Robert Delaunay : "La profondeur est l'inspiration nouvelle". Quatre siècles après les solutions de la Renaissance et trois siècles après Descartes, la profondeur est toujours neuve, et elle exige qu'on la cherche, non pas "une fois dans sa vie" mais toute une vie. Il ne peut s'agir de l'intervalle sans mystère que je verrai dans l'avion entre ces arbres proches et les lointains. Ni non plus de l'escamotage des choses l'une par l'autre que me représente vivement un dessin prescriptif : ces deux vues sont très explicites et ne posent aucune question. Ce qui fait énigme, c'est leur lien, c'est ce qui est entre elles - c'est que je vois les choses chacune à sa place précisément parce qu'elle s'éclipsent l'une l'autre -, c'est qu'elles soient rivales devant mon regard précisément parce qu'elles sont chacune en son lieu. C'est leur extériorité connue dans leur enveloppe et leur dépendance mutuelle dans leur autonomie. De la profondeur ainsi comprise, on ne peut plus dire qu'elle est "troisième dimension". D'abord, si elle en était une ce serait plutôt la première : il n'y a de formes, de plans définis que si l'on stipule à quelle distance de moi se trouvent leurs différentes parties. Mais une dimension première et qui contient les autres n'est pas une dimension, du moins au sens ordinaire d'un certain rapport selon lequel on mesure. La profondeur ainsi comprise est plutôt l'expérience de la réversibilité des dimensions, d'une "localité" globale où tout est à la fois.


Comme on le voit, il ne s'agit plus d'ajouter une dimension aux deux dimensions de la toile. d'organiser une illusion ou une perception sans objet dont la perfection serait de ressembler autant que possible à la vision empirique. La profondeur picturale (et aussi bien la hauteur et la largeur peintes) viennent on ne sait d'où se poser, germer sur le support. La vision du peintre n'est plus regard sur un dehors, relation "physique-optique" seulement avec le monde. Le monde n'est plus devant lui par représentation : c'est plutôt le peintre qui naît dans les choses comme par concentration et venu à soi du visible, et le tableau finalement ne se rapporte à quoi que ce soit parmi les choses empiriques qu'à condition d'être d'abord "auto-figuratif" ; il n'est spectacle de quelque chose qu'en étant "spectacle de rien", en crevant la peau des choses pour montrer comment les choses se font choses et le monde monde.

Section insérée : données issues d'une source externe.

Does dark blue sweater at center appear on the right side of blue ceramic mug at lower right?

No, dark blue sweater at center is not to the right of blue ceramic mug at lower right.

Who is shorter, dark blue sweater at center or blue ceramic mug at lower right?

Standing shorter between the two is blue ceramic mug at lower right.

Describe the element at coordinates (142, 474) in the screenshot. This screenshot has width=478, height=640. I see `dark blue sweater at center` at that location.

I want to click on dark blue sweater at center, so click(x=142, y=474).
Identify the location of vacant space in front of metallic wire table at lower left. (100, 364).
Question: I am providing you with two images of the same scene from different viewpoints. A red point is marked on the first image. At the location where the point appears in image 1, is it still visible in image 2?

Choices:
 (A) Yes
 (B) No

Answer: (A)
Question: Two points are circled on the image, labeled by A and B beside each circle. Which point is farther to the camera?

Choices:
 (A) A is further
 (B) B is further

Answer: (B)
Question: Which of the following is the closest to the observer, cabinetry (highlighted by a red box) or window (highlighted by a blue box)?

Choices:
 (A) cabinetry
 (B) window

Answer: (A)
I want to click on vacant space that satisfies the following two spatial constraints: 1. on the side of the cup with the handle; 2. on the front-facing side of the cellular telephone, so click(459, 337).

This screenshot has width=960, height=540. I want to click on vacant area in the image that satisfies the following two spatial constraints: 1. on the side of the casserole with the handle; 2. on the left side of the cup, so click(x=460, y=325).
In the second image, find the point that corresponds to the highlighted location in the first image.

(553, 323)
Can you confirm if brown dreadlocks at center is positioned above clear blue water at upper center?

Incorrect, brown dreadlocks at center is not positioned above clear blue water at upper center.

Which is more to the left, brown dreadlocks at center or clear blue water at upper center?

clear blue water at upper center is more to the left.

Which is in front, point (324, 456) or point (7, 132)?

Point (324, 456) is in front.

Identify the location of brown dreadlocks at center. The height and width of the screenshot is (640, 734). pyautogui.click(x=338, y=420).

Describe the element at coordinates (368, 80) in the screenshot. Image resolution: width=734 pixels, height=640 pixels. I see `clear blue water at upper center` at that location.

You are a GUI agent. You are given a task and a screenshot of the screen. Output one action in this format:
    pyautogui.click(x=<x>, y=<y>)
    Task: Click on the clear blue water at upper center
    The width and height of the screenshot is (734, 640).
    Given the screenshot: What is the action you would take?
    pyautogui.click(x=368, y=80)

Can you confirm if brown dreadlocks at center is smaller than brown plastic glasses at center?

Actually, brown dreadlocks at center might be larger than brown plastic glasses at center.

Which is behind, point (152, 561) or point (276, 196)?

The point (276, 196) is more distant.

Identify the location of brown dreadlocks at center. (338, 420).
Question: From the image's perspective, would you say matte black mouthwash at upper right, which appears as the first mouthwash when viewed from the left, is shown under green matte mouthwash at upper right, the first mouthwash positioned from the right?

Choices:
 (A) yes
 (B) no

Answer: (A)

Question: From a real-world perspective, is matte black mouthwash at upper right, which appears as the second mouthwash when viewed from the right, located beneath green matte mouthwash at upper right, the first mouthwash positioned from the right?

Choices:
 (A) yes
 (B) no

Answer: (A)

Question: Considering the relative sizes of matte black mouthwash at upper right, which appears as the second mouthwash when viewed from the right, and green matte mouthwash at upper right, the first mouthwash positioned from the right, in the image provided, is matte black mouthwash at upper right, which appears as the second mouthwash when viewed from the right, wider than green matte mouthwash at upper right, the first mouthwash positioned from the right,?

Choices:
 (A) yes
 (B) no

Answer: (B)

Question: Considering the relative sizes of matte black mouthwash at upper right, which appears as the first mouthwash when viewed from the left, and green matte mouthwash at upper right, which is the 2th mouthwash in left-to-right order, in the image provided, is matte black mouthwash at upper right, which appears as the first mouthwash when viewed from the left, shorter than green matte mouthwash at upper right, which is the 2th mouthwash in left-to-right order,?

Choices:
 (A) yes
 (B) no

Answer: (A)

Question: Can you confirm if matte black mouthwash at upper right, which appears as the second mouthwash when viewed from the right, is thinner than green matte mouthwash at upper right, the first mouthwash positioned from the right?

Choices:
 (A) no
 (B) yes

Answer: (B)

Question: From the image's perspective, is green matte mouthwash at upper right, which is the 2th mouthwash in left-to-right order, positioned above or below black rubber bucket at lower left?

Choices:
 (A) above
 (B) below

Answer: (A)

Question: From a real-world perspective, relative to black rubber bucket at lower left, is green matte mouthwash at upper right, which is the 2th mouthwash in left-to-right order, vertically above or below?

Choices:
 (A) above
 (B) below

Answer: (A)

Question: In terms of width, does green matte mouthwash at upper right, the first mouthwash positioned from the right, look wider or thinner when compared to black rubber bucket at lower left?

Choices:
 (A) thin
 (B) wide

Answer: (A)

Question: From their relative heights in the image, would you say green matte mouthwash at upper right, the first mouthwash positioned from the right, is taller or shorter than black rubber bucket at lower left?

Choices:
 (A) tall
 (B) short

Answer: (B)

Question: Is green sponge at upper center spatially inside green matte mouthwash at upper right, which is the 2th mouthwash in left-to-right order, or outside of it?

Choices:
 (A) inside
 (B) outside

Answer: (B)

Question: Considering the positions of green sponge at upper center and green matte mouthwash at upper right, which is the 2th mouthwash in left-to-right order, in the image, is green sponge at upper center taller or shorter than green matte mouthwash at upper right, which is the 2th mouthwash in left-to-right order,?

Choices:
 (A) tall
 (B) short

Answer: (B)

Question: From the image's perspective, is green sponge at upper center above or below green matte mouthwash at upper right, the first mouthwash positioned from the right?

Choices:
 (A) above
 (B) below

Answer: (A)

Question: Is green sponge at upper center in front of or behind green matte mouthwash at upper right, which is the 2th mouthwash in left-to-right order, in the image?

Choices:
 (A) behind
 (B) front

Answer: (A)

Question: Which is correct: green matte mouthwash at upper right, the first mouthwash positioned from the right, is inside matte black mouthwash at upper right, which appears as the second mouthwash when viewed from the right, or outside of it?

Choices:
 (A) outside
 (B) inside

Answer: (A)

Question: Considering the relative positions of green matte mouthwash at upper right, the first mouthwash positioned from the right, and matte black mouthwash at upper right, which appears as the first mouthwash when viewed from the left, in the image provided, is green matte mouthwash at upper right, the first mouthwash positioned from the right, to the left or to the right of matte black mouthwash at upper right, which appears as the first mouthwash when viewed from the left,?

L'eau elle-même, la puissance aqueuse, l'élément sirupeux et miroitant, je ne peux pas dire qu'elle soit dans l'espace : elle n'est pas ailleurs, mais elle n'est pas dans la piscine. Elle l'habite, elle s'y matérialise, elle n'y est pas contenue, et si je lève les yeux vers l'écran des cyprès où joue le réseau des reflets, je ne puis contester que l'eau le visite aussi, ou du moins y envoie son essence active et vivante. C'est cette animation interne, ce rayonnement du visible que le peintre cherche sous les noms de profondeur, d'espace, de couleur.


b)


La métaphysique à laquelle nous pensons n'est pas un corps d'idées séparées pour lequel on chercherait des justifications inductives dans l'empirie - et il y a dans la chair de la contingence une structure de l'événement, une vertu propre du scénario qui n'empêchent pas la pluralité des interprétations, qui même en sont la raison profonde, qui font de lui un thème durable de la vie historique et qui ont droit à un statut philosophique.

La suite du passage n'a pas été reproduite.